The Montgomery County district attorney charged Kathleen Kane with felony perjury and two misdemeanors — false swearing and obstruction — based on a signed secrecy oath she signed shortly after taking office in early 2013.

Kane, the first woman and first Democrat elected as attorney general in Pennsylvania, was previously charged with perjury, conspiracy and other offenses. Prosecutors said she leaked secret grand jury information about a 2009 investigation to a newspaper and then lied about it.

An affidavit filed by a county detective said Kane has repeatedly said, directly and through her lawyers, that she did not swear to keep secret the 2009 grand jury information about a former head of the NAACP in Philadelphia.

But the district attorney’s office said her signed oath was recovered during a search of her Harrisburg offices on Sept. 17, contradicting her claims that no such document existed.

“Kane perpetuated this falsehood not just before (a) grand jury, but also in legal filings before the Pennsylvania Supreme Court and to the people of Pennsylvania through privately retained representatives,” wrote Montgomery County Detective Paul Michael Bradbury, who attached a photocopy of the one-paragraph oath to the affidavit.

Kane’s criminal defense attorney, Gerald Shargel, did not immediately return a phone call seeking comment Thursday morning. A spokesman for Kane’s office referred questions about the latest charges to her personal attorneys.

Authorities say Kane and other top aides were compelled to sign the secrecy oath and three others just like it that applied to other grand jury panels to participate in a transition meeting on Jan. 17, 2013, that concerned the office’s investigations.

Bradbury said agents learned about the existence of the signed secrecy oaths only after arresting her Aug. 6 over leaks to the Philadelphia Daily News last year.

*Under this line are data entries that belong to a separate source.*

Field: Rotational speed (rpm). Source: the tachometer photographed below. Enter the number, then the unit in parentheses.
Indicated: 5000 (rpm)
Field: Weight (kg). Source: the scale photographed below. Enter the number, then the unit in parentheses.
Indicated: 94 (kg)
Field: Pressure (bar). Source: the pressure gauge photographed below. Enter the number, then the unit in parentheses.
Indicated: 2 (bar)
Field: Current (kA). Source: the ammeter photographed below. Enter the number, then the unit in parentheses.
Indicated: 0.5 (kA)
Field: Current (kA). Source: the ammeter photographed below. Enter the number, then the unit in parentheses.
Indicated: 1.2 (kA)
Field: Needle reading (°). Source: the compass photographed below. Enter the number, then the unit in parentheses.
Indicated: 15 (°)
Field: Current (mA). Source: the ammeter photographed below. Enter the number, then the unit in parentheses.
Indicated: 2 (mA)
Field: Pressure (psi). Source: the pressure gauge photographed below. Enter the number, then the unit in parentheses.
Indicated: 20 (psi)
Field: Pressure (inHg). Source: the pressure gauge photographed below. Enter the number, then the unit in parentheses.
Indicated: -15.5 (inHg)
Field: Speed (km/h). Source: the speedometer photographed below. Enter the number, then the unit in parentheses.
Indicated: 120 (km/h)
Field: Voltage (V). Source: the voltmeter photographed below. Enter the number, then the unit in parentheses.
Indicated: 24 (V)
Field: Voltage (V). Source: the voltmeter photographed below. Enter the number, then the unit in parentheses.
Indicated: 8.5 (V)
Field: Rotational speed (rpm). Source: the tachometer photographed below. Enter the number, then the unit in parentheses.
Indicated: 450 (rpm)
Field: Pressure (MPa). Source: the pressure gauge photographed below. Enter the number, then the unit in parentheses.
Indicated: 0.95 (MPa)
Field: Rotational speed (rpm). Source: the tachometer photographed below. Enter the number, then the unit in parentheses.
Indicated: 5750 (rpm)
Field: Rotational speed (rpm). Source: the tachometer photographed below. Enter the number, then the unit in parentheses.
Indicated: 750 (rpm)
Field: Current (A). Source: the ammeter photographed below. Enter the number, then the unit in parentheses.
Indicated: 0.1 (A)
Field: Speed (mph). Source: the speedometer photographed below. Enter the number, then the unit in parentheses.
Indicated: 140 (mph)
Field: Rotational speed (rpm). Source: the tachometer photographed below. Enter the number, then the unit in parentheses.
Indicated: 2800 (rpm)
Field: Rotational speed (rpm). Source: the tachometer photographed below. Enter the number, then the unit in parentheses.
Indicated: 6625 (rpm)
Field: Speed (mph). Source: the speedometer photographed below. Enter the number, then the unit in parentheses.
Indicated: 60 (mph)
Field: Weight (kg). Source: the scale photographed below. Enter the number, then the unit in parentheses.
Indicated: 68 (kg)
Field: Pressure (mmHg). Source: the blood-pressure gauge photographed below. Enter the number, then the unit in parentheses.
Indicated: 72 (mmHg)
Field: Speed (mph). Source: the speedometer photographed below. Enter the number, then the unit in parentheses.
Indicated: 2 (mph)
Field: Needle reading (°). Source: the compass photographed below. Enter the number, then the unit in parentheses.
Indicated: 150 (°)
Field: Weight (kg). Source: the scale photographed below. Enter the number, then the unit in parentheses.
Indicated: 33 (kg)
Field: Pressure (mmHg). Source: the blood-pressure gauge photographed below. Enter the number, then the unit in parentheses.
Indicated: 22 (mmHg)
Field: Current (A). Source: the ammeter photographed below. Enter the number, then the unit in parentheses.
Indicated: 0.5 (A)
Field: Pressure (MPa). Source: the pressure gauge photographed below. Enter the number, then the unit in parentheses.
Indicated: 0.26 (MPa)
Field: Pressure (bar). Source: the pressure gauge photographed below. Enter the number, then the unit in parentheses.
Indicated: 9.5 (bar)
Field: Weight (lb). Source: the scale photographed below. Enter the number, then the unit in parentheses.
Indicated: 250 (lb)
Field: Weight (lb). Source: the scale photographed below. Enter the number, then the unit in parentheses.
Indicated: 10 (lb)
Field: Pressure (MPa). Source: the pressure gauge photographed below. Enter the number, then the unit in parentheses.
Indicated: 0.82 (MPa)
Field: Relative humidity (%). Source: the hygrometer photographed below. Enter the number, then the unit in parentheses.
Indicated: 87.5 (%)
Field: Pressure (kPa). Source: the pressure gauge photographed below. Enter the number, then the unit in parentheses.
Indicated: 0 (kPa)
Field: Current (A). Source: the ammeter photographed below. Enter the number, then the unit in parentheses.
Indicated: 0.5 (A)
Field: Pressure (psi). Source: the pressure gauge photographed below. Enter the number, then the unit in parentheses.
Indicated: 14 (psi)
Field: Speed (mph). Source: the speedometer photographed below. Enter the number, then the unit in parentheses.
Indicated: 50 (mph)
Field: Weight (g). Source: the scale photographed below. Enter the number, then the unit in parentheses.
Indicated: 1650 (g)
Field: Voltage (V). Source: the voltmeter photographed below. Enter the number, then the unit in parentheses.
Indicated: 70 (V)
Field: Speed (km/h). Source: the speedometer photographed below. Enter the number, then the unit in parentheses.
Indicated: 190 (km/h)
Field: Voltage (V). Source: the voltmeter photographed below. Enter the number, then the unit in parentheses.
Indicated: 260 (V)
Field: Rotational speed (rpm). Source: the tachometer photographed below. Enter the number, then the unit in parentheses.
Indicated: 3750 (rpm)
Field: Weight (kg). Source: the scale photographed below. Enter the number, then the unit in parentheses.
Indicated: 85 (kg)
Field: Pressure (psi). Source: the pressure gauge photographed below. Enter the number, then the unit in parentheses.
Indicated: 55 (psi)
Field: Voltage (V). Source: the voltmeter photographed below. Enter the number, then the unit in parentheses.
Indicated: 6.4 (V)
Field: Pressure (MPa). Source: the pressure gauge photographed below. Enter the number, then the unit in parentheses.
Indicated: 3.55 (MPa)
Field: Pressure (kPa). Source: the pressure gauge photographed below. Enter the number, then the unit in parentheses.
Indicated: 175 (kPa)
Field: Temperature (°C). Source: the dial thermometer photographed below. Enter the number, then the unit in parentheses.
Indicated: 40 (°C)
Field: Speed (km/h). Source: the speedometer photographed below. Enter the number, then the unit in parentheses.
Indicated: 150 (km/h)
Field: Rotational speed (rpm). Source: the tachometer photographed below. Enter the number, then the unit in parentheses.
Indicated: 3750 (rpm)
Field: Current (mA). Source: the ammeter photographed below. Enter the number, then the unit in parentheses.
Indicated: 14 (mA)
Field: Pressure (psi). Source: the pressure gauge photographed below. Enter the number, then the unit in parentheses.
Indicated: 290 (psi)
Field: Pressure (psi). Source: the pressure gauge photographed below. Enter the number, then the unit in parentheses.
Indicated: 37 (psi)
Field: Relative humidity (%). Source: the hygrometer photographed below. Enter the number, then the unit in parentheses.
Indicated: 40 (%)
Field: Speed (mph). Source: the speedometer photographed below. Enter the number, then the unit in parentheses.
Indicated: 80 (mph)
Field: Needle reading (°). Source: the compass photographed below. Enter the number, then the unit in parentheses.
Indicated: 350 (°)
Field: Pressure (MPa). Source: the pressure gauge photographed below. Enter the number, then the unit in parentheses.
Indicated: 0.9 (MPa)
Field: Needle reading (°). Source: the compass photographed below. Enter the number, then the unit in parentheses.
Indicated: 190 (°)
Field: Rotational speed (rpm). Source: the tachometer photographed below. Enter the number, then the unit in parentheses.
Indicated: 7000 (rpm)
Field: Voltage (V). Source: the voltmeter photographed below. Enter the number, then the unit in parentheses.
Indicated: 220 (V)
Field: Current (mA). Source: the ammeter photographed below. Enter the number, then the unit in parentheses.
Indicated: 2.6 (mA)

A district judge determined in late August that there was sufficient evidence to send those charges to county court for trial. Kane has consistently denied the allegations and has argued that she was a stay-at-home mother when the grand jury was meeting in 2009 so its secrecy provisions could not apply to her.

The Pennsylvania Supreme Court last week issued a temporary suspension of Kane’s law license, a suspension that will take effect later this month.